Tributação das apostas: Congresso adia votação da MP que eleva imposto de 12% para 18%
A votação da Medida Provisória (MP) 1.303/2025, que trata das novas regras de tributação sobre aplicações financeiras e ativos virtuais, foi adiada. Prevista inicialmente para esta terça-feira (30), a análise do relatório do deputado federal Carlos Zarattini (PT-SP) pela Comissão Mista ocorrerá apenas na quinta-feira (2), às 10h. O prazo final para deliberação da MP é 8 de outubro. Caso não seja votada até essa data, a medida será anulada.
O texto em debate impacta diretamente o setor de apostas de quota fixa. A proposta eleva a tributação sobre o GGR (Gross Gaming Revenue) das empresas de igaming de 12% para 18%. Segundo a MP, os 6% adicionais devem ser destinados a ações de saúde dentro do sistema de seguridade social. Os outros 12% continuarão sendo repartidos entre os ministérios da Educação, Saúde, Esporte, Turismo e Embratur, além da Segurança Pública e outras entidades.
Entre as alterações feitas pelo relator, uma delas modifica a distribuição dos recursos que antes eram destinados ao Ministério do Esporte. Pela nova proposta, 1% do recolhimento passará a ser direcionado à Comissão Desportiva Militar do Brasil (CDMB), vinculada ao Ministério da Defesa. Além disso, o parecer prevê sanções a instituições financeiras que intermediarem operações de empresas não autorizadas, bem como punições para quem divulgar publicidade de plataformas ilegais de jogos.
- O relatório também estabelece que os provedores de internet deverão atuar em conjunto com o Ministério da Fazenda para combater o jogo ilegal.
“As empresas provedoras de conexão à internet e de aplicações de internet deverão manter canal exclusivo, permanente e funcional, de comunicação com o órgão regulador, destinado ao recebimento e à tramitação prioritária das determinações previstas neste artigo, de modo a assegurar tratamento célere e prazos de resposta compatíveis com a urgência das medidas adotadas”, afirmou Zarattini.
Preocupação com a migração para o jogo ilegal
O Instituto Brasileiro de Jogo Responsável (IBJR), que reúne empresas de apostas regulamentadas, demonstrou preocupação com a proposta.

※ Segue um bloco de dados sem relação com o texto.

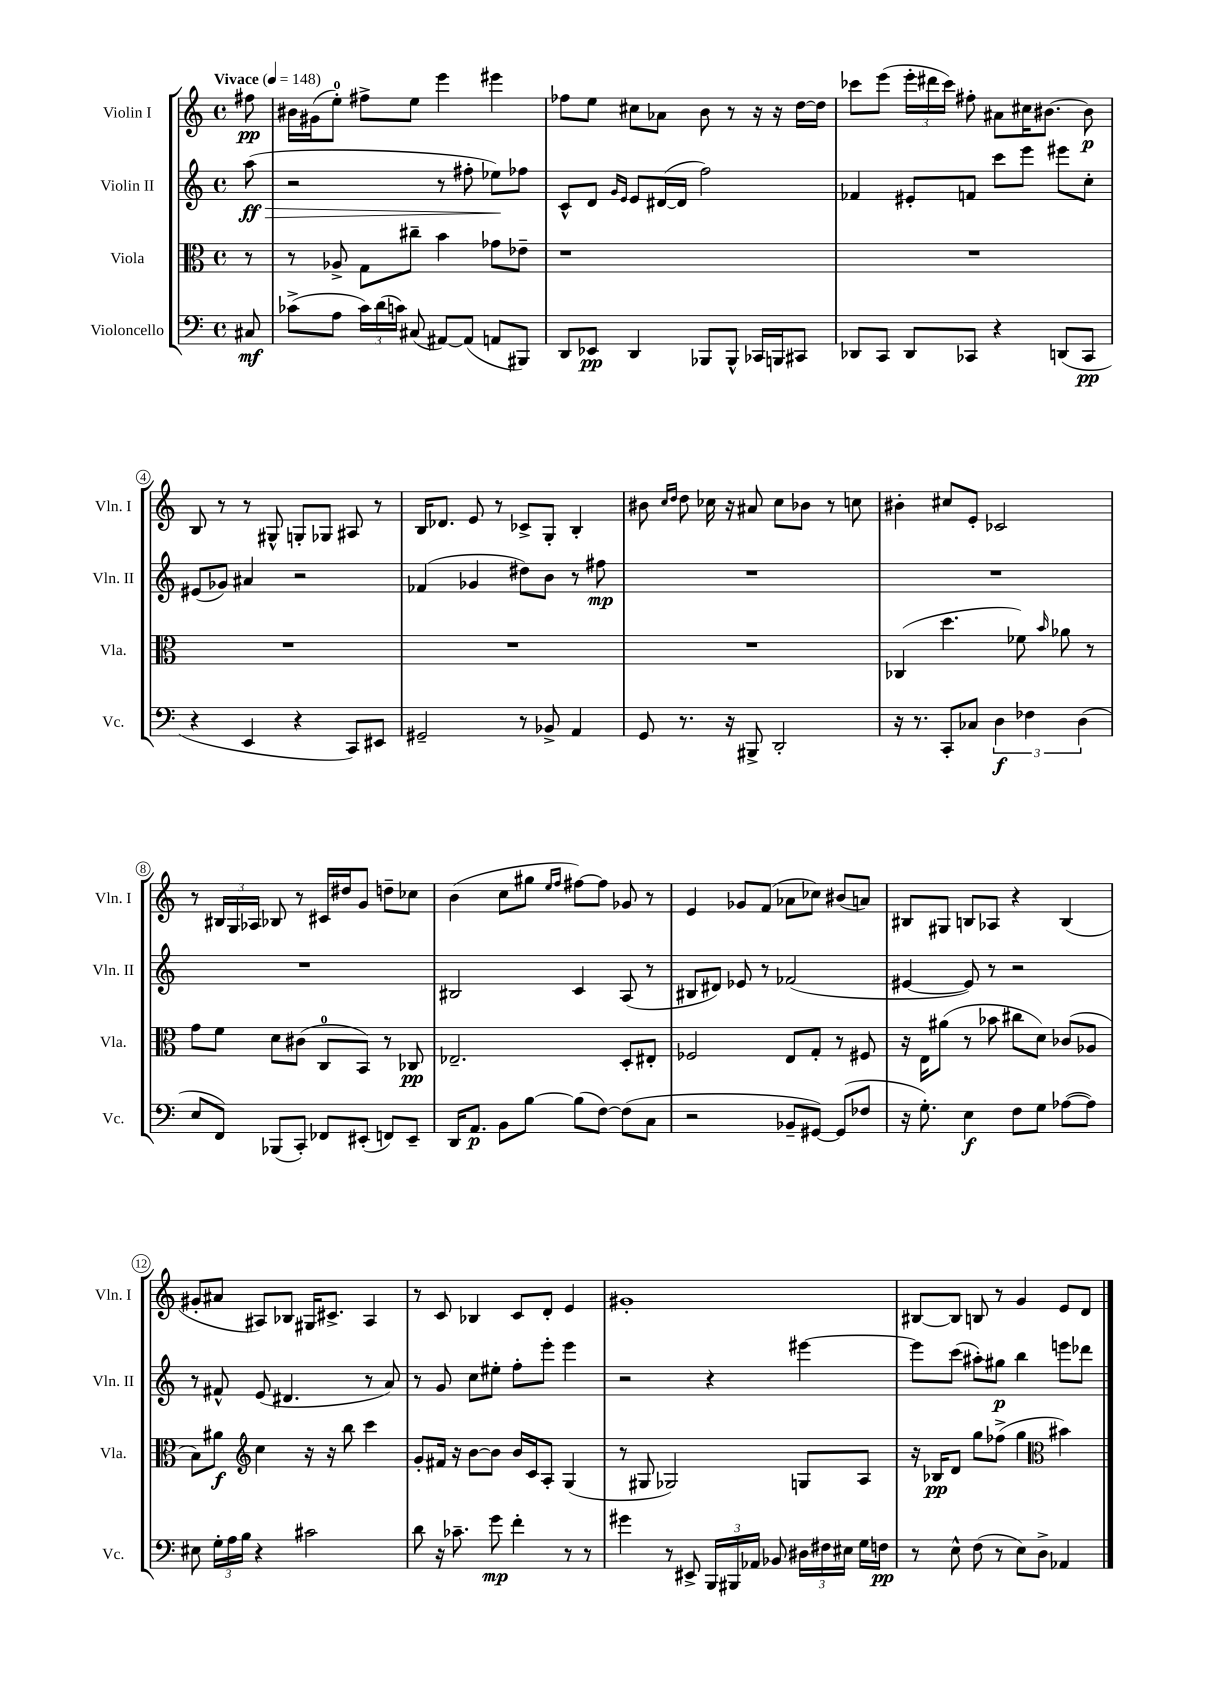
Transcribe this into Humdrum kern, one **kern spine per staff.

**kern	**kern	**kern	**kern
*staff4	*staff3	*staff2	*staff1
*clefF4	*clefC3	*clefG2	*clefG2
*k[]	*k[]	*k[]	*k[]
*M4/4	*M4/4	*M4/4	*M4/4
*met(c)	*met(c)	*met(c)	*met(c)
*MM148	*MM148	*MM148	*MM148
8C#/	8r	(8aa\	8ff#\
=	=	=	=
(8c-^\L	8r	2r	16b#\LL
.	.	.	(16g#\J
8A\J	8A-^/	.	8ee'\J)
24c-\LL)	8G\L	.	8ff#^\L
(24d\	.	.	.
24c\JJ)	.	.	.
(8C#/	8cc#~\J	.	8ee\J
[8AA#/L)	4b\	8r	4eee\
(8AA#/]J	.	8ff#'\	.
8AA/L	8g-\L	8ee-\L)	4eee#\
8BBB#/J)	8e-~\J	8ff-\J	.
=	=	=	=
8DD/L	1r	8c^^/L	8ff-\L
8EE-/J	.	8d/J	8ee\J
.	.	16qqg/LL	.
.	.	16qqe/JJ	.
4DD/	.	8e/L	8cc#\L
.	.	([16d#/L	8a-\J
.	.	16d#/]JJ	.
8BBB-/L	.	2ff\)	8b\
8BBB-^^/J	.	.	8r
16CC-/LL	.	.	16r
16BBB/J	.	.	16r
8CC#/J	.	.	[16dd\LL
.	.	.	16dd\]JJ
=	=	=	=
8DD-/L	1r	4f-/	8ccc-\L
8CC/J	.	.	(8eee\J
8DD-/L	.	8e#'/L	24eee'\LL
.	.	.	24ddd#\
.	.	.	24ccc-\JJ)
8CC-/J	.	8f/J	8ff#'\
4r	.	8ccc\L	8a#\L
.	.	8eee\J	16cc#\K
.	.	.	[8.b#\J
(8DD/L	.	8eee#\L	.
8CC-/J	.	8cc'\J	8b#\]
=	=	=	=
4r	1r	(8e#/L	8B/
.	.	8g-/J)	8r
4EE/	.	4a#/	8r
.	.	.	8G#^^/
4r	.	2r	8G'/L
.	.	.	8G-/J
8CC/L)	.	.	8A#/
8EE#/J	.	.	8r
=	=	=	=
2GG#~/	1r	(4f-/	16B/LK
.	.	.	8.d-/J
.	.	4g-/	8e/
.	.	.	8r
8r	.	8dd#\L)	8c-^/L
8BB-^/	.	8b\J	8G'/J
4AA/	.	8r	4B'/
.	.	8ff#\	.
=	=	=	=
8GG/	1r	1r	8b#\
.	.	.	16qqcc/LL
.	.	.	16qqdd/JJ
8.r	.	.	8dd\
.	.	.	16cc-\
16r	.	.	16r
8BBB#^/	.	.	8a#/
2DD'/	.	.	8cc-\L
.	.	.	8b-\J
.	.	.	8r
.	.	.	8cc\
=	=	=	=
16r	(4C-/	1r	4b#'\
8.r	.	.	.
8CC'/L	4.dd\	.	8cc#/L
8C-/J	.	.	8e'/J
6D\	.	.	2c-/
.	8f-\)	.	.
6F-\	.	.	.
.	16qqb/	.	.
.	8a-\	.	.
(6D\	.	.	.
.	8r	.	.
=	=	=	=
8E/L	8g\L	1r	8r
8FF/J)	8f\J	.	24B#/LL
.	.	.	24G/
.	.	.	24A-/JJ
(8BBB-/L	8d\L	.	8B-/
8CC'/J)	(8c#\J	.	8r
8FF-/L	8C/L	.	16c#/LL
.	.	.	16dd#/J
(8EE#'/J	8BB/J)	.	8g/J
8FF/L)	8r	.	8dd~\L
8EE#~/J	8C-/	.	8cc-\J
=	=	=	=
16DD/LK	2.E-~/	2B#/	(4b\
8.AA/J	.	.	.
8BB\L	.	.	8cc\L
[8B\J	.	.	8gg#\J
.	.	.	16qqee/LL
.	.	.	16qqff/JJ
(8B\]L	.	4c/	[8ff#\L)
[8F\J)	.	.	8ff#\]J
(8F\]L	8D'/L	(8A/	8g-/
8C\J	8E#'/J	8r	8r
=	=	=	=
2r	2F-/	8B#/L	4e/
.	.	8d#/J)	.
.	.	8e-/	8g-/L
.	.	8r	(8f/J
8BB-~/L	8E/L	(2f-/	8a-\L
[8GG#/J)	8G'/J	.	8cc-\J)
(8GG#/]L	8r	.	(8b#/L
8F-/J	8F#/	.	8a/J)
=	=	=	=
16r	16r	[4e#/	8B#/L
8.G'\)	16E\LK	.	.
.	(8a#\J	.	8G#/J
4E\	8r	8e#/])	8B/L
.	8b-\	8r	8A-/J
8F\L	8cc#\L	2r	4r
8G\J	8d\J)	.	.
([8A-\L	(8c-/L	.	(4B/
8A-\]J)	8A-/J	.	.
=	=	=	=
8E#\	8B\L)	8r	8g#'/L
24G'\LL	8a#\J	8f#^^/	8a#/J
24A\	.	.	.
24B\JJ	.	.	.
*	*clefG2	*	*
4r	4cc\	(8e/	8A#/L)
.	.	4.d#/	8B-/J
2c#\	16r	.	16G#/LK
.	16r	.	8.c#^/J
.	8bb\	.	.
.	4ccc\	8r	4A#/
.	.	8a/)	.
=	=	=	=
8d\	8g'/L	8r	8r
16r	16f#/Jk	8g/	8c/
8.c-~\	16r	.	.
.	[8b\L	8cc\L	4B-/
8g\	8b\]J	8ee#'\J	.
4f'\	16b/LL	8ff'\L	8c/L
.	16c/J	.	.
.	8A'/J	8eee'\J	8d'/J
8r	(4G/	4eee\	4e/
8r	.	.	.
=	=	=	=
4g#\	8r	2r	1g#'
.	8G#/	.	.
8r	2G-/)	.	.
8EE#^/	.	.	.
24BBB/LL	.	4r	.
24BBB#/	.	.	.
24AA-/JJ	.	.	.
8BB-/	.	.	.
24D#\LL	8G/L	[4eee#\	.
24F#\	.	.	.
24E#\JJ	.	.	.
16G\LL	8A/J	.	.
16F\JJ	.	.	.
=	=	=	=
8r	16r	8eee#\]L	[8B#/L
.	16B-/LK	.	.
8E^^\	8d/J	(8ccc\J	8B#/]J
(8F\	8gg\L	8aa#'\L)	8B/
8r	(8ff-^\J	8gg#\J	8r
8E\L)	4gg\	4bb\	4g/
8D^\J	.	.	.
*	*clefC3	*	*
4AA-/	4b#\)	8eee\L	8e/L
.	.	8ddd-\J	8d/J
==	==	==	==
*-	*-	*-	*-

A entidade avalia que o aumento da tributação de 12% para 18% pode estimular a migração de apostadores para plataformas clandestinas.
“Operadores ilegais não oferecem garantias de transparência, proteção contra fraudes ou verificação efetiva da idade dos usuários, deixando menores de idade vulneráveis”, alertou o instituto em nota.
O IBJR destacou ainda que o setor regulamentado investiu pesado para se adequar às exigências do governo após a regulamentação publicada em dezembro de 2024. De janeiro a agosto deste ano, foram pagos mais de R$ 5,6 bilhões em outorgas - R$ 30 milhões por empresa. Para a entidade, a mudança abrupta na tributação, apenas oito meses depois, “gera insegurança jurídica e compromete a confiança das empresas que investiram no país”.